이 노트북은 GoEmotions 데이터셋을 사용하여 Reddit 댓글의 다중 감정(27가지)을 분류하는 모델을 학습하고 평가합니다.

## 1. 환경 설정 및 라이브러리 임포트

In [None]:
!pip install -q datasets transformers[torch] scikit-learn pandas numpy matplotlib seaborn tensorboard

In [None]:
import os
import pandas as pd
import numpy as np
import matplotlib.pyplot as plt
import seaborn as sns
import torch
from collections import Counter

from datasets import load_dataset, DatasetDict
from transformers import AutoTokenizer, AutoModelForSequenceClassification, TrainingArguments, Trainer, EarlyStoppingCallback
from sklearn.metrics import f1_score, roc_auc_score, accuracy_score, classification_report, multilabel_confusion_matrix
from huggingface_hub import notebook_login

In [None]:
# Hugging Face Hub 로그인 (필요시)
# notebook_login()

## 2. 데이터셋 준비

In [None]:
# GoEmotions 데이터셋 로드
dataset = load_dataset("go_emotions", "raw") # 'raw' configuration for original multi-label data

print(dataset)
print(dataset['train'][0])

In [None]:
# 라벨 정보 확인
labels_list = dataset["train"].features["labels"].feature.names
id2label = {idx: label for idx, label in enumerate(labels_list)}
label2id = {label: idx for idx, label in enumerate(labels_list)}
num_labels = len(labels_list)

print(f"Total labels: {num_labels}")
print(f"Label names: {labels_list}")

### 2.0. 데이터셋 레이블 분포 시각화 (추가)

In [None]:
# 전체 데이터셋 (train, validation, test 합쳐서) 레이블 분포 확인
all_labels_flat = []
for split in dataset.keys():
    for example_labels in dataset[split]['labels']:
        all_labels_flat.extend(example_labels)
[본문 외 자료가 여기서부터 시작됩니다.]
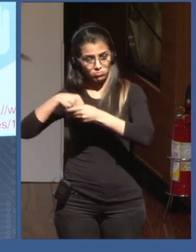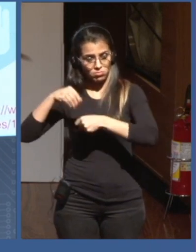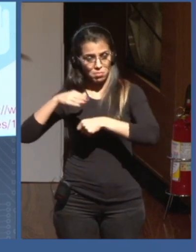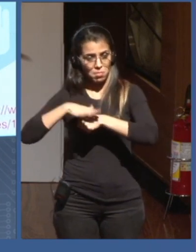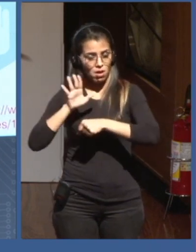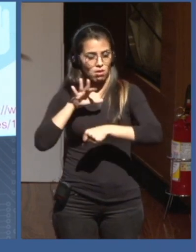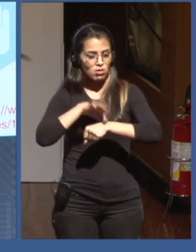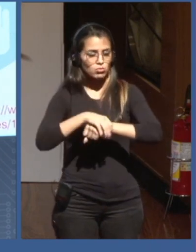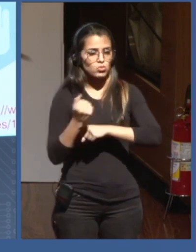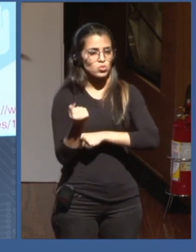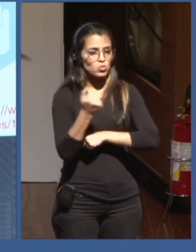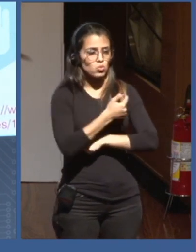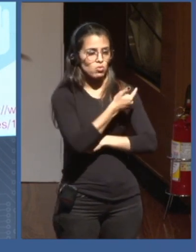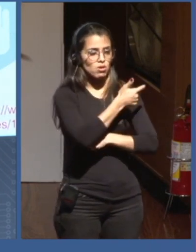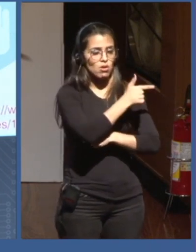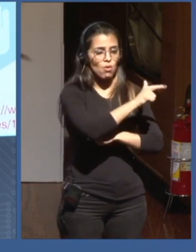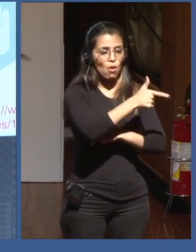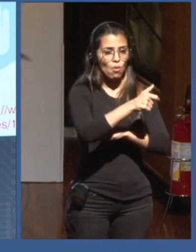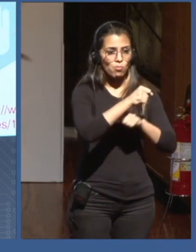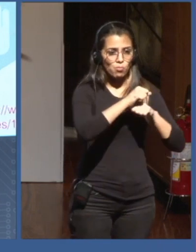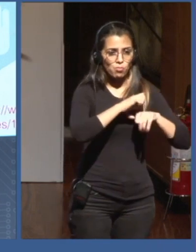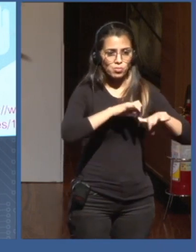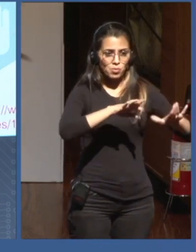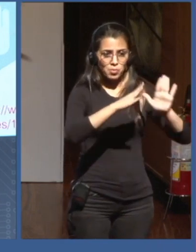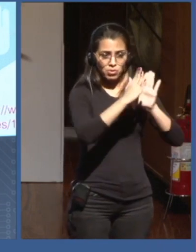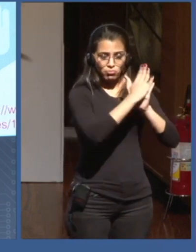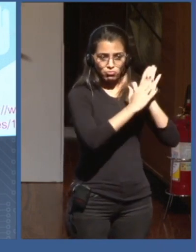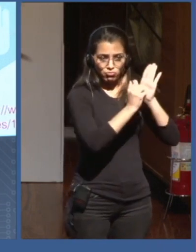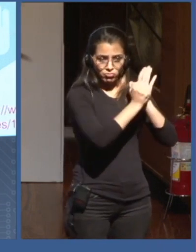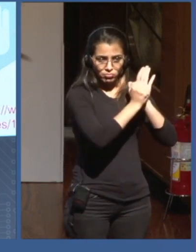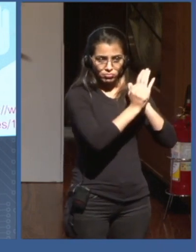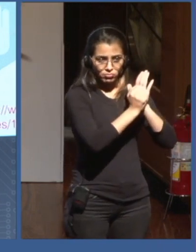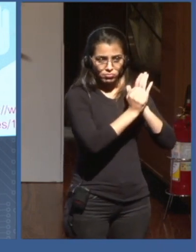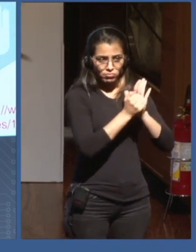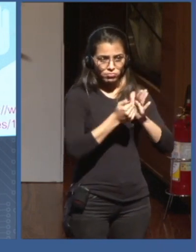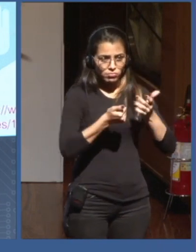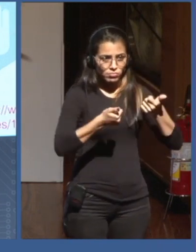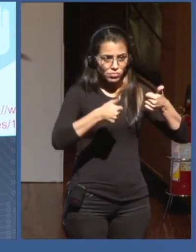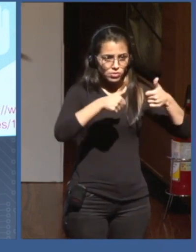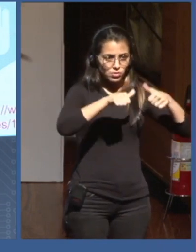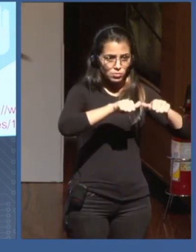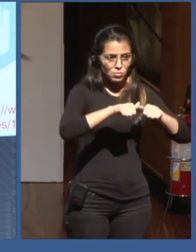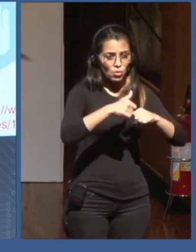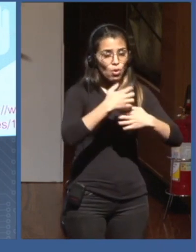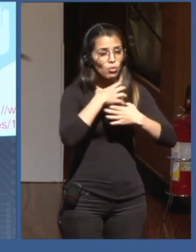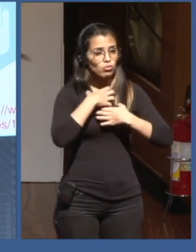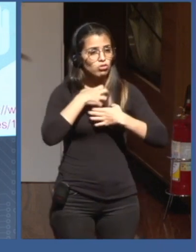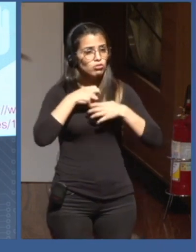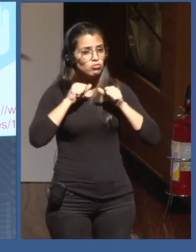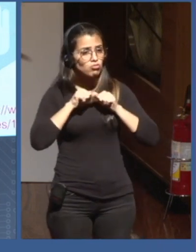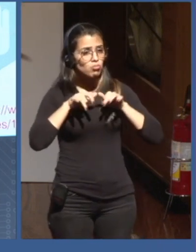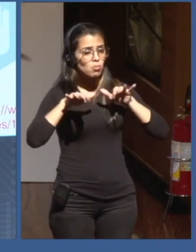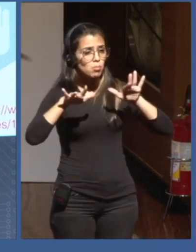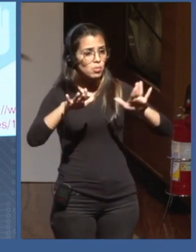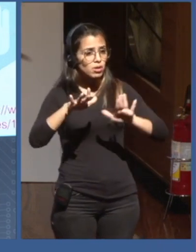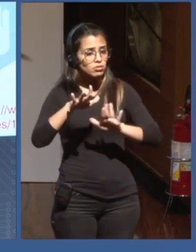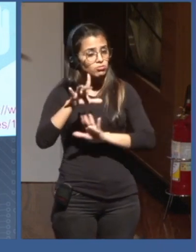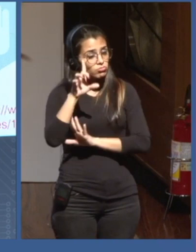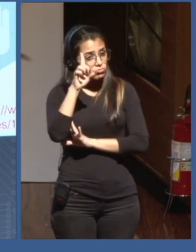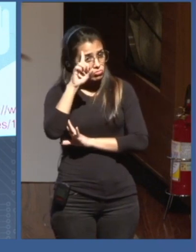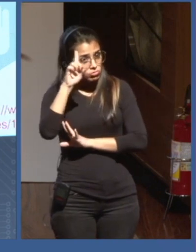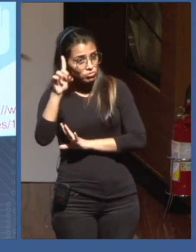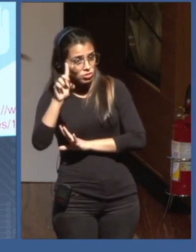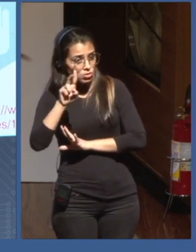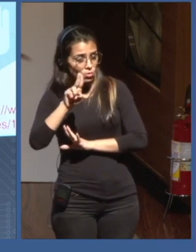you can share private data is actually by, you know, putting it on a USB stick or a CD-ROM and just, you know, sending it around saying, be careful.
label_counts = Counter(all_labels_flat)
df_label_counts = pd.DataFrame([(id2label[id], count) for id, count in label_counts.items()], columns=['Emotion', 'Count']).sort_values(by='Count', ascending=False)

plt.figure(figsize=(12, 8))
sns.barplot(x='Count', y='Emotion', data=df_label_counts, palette='viridis')
plt.title('GoEmotions Dataset: Label Distribution (All Splits)')
plt.xlabel('Number of Occurrences')
plt.ylabel('Emotion')
plt.tight_layout()
plt.show()

### 2.1. 데이터 전처리 및 토큰화

In [None]:
MODEL_NAME = "distilbert-base-uncased"
tokenizer = AutoTokenizer.from_pretrained(MODEL_NAME)

In [None]:
def preprocess_data(examples):
    # 텍스트 토큰화
    tokenized_inputs = tokenizer(examples["text"], truncation=True, padding="max_length", max_length=128)
    
    # 레이블을 multi-hot encoding으로 변환
    multi_hot_labels = []
    for label_list_item in examples["labels"]:
        one_hot_vector = [0.0] * num_labels # float 타입으로 초기화
        for label_id in label_list_item:
            if 0 <= label_id < num_labels:
                one_hot_vector[label_id] = 1.0
        multi_hot_labels.append(one_hot_vector)
    
    tokenized_inputs["labels"] = multi_hot_labels
    return tokenized_inputs

In [None]:
tokenized_datasets = dataset.map(preprocess_data, batched=True, remove_columns=["text", "id", "caller_id", "linked_id", "created_utc", "comment_id"])
tokenized_datasets.set_format("torch")

print(tokenized_datasets['train'][0])
print(tokenized_datasets['train'][0]['labels'].shape)
print(tokenized_datasets['train'][0]['input_ids'].shape)

In [None]:
# 데이터셋 크기 줄이기 (빠른 테스트용, 필요시 주석 해제)
# print("Original dataset sizes:")
# print({split: len(tokenized_datasets[split]) for split in tokenized_datasets})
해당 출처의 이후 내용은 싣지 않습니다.